━━━ Data supplied ━━━

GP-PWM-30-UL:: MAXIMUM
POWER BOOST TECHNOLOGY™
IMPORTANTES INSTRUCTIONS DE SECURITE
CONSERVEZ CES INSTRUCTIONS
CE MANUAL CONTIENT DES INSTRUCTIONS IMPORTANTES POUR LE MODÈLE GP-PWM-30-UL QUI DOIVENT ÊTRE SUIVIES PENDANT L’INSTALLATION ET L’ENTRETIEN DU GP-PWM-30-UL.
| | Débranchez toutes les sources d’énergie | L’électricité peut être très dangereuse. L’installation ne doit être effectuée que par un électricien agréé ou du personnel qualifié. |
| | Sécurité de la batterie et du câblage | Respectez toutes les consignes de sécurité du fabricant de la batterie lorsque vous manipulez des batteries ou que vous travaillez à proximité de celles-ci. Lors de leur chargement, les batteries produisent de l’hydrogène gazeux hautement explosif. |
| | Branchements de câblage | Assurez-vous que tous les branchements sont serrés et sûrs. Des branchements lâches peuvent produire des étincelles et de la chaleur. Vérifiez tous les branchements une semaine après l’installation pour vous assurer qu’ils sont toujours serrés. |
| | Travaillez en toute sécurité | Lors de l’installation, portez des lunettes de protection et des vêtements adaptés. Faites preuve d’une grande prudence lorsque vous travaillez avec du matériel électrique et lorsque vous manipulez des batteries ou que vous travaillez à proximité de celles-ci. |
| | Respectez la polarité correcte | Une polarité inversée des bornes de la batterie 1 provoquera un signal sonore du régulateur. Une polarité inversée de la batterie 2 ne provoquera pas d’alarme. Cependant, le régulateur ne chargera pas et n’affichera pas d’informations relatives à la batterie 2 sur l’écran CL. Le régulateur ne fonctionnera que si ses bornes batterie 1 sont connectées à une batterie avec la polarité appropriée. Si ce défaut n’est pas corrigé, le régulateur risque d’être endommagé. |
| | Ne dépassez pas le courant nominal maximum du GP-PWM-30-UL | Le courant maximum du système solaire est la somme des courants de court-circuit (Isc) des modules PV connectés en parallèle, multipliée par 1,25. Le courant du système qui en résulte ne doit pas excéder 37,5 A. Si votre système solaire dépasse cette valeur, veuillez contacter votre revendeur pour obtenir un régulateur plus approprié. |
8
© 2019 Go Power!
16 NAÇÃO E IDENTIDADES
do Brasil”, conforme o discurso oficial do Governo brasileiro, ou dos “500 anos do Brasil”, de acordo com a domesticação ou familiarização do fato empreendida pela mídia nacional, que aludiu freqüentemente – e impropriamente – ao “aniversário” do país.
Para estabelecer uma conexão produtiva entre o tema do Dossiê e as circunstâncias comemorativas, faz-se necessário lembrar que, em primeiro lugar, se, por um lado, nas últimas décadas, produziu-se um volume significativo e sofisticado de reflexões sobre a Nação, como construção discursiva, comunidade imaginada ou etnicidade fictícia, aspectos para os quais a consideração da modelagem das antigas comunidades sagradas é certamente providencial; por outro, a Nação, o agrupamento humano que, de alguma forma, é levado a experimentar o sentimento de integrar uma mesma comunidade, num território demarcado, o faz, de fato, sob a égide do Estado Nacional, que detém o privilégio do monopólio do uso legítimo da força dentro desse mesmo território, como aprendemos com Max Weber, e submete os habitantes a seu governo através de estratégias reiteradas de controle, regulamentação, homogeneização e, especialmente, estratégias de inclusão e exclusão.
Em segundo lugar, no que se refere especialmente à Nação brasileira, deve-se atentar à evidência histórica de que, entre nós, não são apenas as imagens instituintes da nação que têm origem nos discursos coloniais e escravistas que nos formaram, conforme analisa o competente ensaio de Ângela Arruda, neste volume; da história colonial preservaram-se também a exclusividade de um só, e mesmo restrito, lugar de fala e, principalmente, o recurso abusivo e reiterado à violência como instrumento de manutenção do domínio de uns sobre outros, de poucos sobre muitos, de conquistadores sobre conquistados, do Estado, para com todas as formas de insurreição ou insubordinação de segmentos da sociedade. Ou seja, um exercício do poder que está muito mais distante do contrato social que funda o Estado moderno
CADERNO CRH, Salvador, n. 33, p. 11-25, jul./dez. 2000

━━━
━━━ Data supplied ━━━

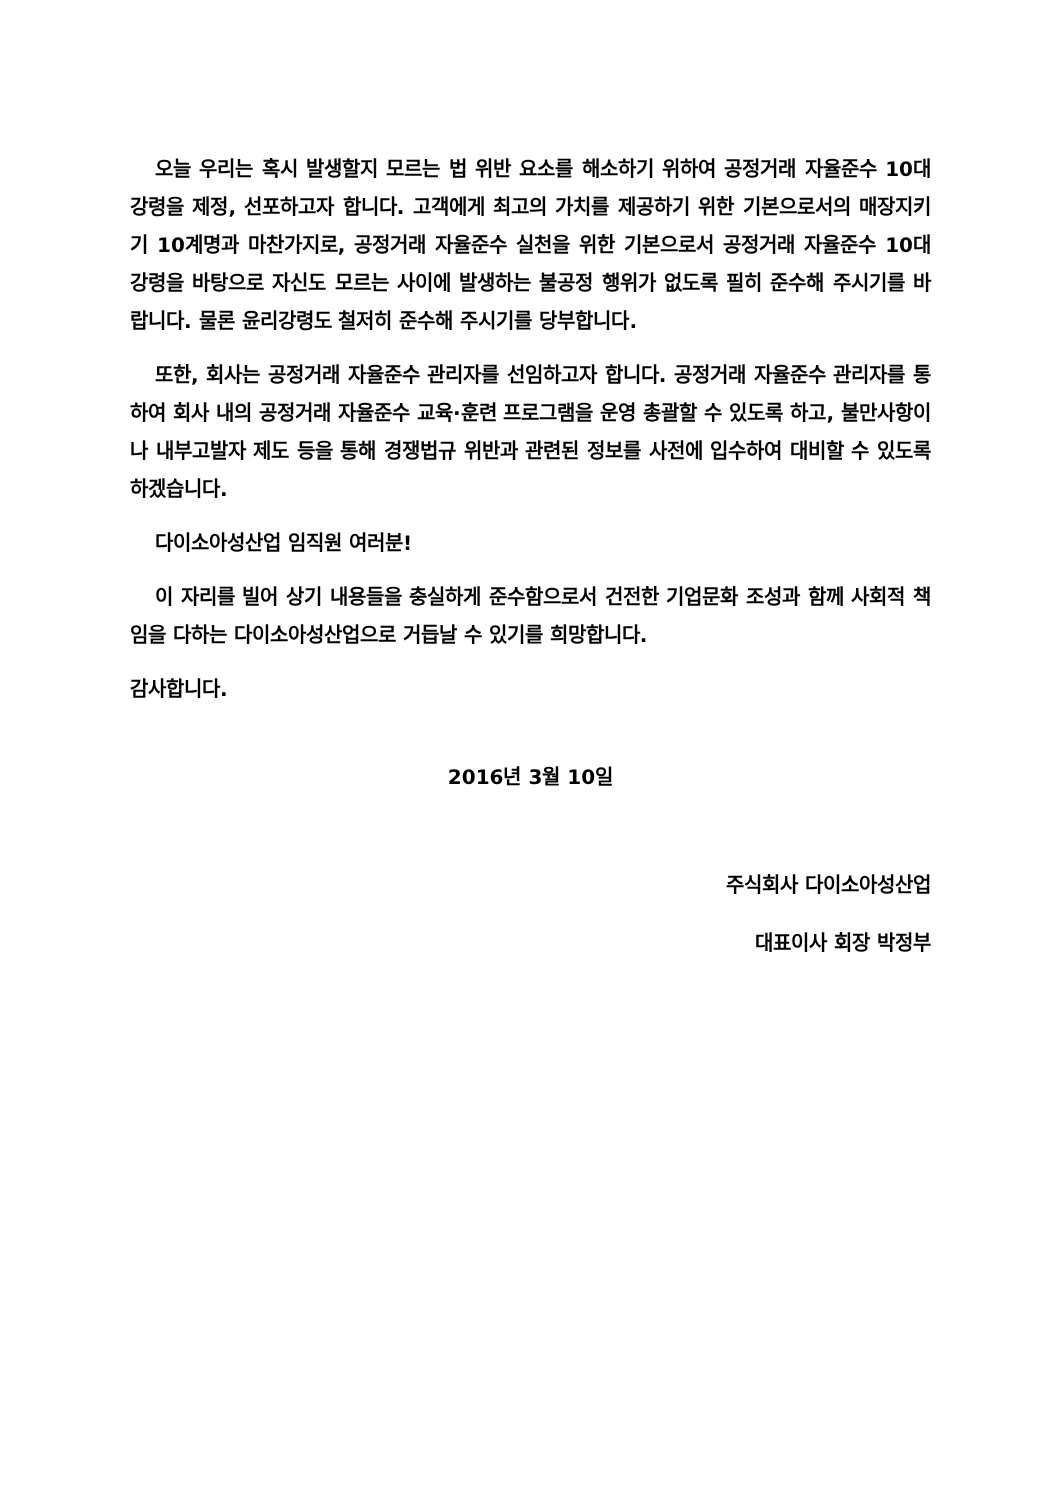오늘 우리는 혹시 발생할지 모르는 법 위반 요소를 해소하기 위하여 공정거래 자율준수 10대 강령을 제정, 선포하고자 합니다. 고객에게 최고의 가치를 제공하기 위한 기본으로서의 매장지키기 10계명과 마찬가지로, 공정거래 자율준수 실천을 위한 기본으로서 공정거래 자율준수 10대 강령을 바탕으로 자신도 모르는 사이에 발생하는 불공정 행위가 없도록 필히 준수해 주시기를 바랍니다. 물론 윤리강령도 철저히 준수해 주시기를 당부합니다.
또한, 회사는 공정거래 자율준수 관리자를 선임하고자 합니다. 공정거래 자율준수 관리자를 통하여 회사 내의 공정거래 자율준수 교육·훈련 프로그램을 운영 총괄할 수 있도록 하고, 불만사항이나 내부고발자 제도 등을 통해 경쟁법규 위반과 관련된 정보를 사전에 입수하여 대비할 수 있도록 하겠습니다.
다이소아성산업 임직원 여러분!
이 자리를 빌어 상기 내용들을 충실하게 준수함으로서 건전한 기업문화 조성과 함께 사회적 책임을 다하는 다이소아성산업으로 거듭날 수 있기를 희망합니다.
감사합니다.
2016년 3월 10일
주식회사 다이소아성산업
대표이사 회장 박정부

━━━

--- What to do ---
The expected answer is a copy of every line in the entries that holds the word "como".

--- Your response ---
Para estabelecer uma conexão produtiva entre o tema do Dossiê e as circunstâncias comemorativas, faz-se necessário lembrar que, em primeiro lugar, se, por um lado, nas últimas décadas, produziu-se um volume significativo e sofisticado de reflexões sobre a Nação, como construção discursiva, comunidade imaginada ou etnicidade fictícia, aspectos para os quais a consideração da modelagem das antigas comunidades sagradas é certamente providencial; por outro, a Nação, o agrupamento humano que, de alguma forma, é levado a experimentar o sentimento de integrar uma mesma comunidade, num território demarcado, o faz, de fato, sob a égide do Estado Nacional, que detém o privilégio do monopólio do uso legítimo da força dentro desse mesmo território, como aprendemos com Max Weber, e submete os habitantes a seu governo através de estratégias reiteradas de controle, regulamentação, homogeneização e, especialmente, estratégias de inclusão e exclusão.
Em segundo lugar, no que se refere especialmente à Nação brasileira, deve-se atentar à evidência histórica de que, entre nós, não são apenas as imagens instituintes da nação que têm origem nos discursos coloniais e escravistas que nos formaram, conforme analisa o competente ensaio de Ângela Arruda, neste volume; da história colonial preservaram-se também a exclusividade de um só, e mesmo restrito, lugar de fala e, principalmente, o recurso abusivo e reiterado à violência como instrumento de manutenção do domínio de uns sobre outros, de poucos sobre muitos, de conquistadores sobre conquistados, do Estado, para com todas as formas de insurreição ou insubordinação de segmentos da sociedade. Ou seja, um exercício do poder que está muito mais distante do contrato social que funda o Estado moderno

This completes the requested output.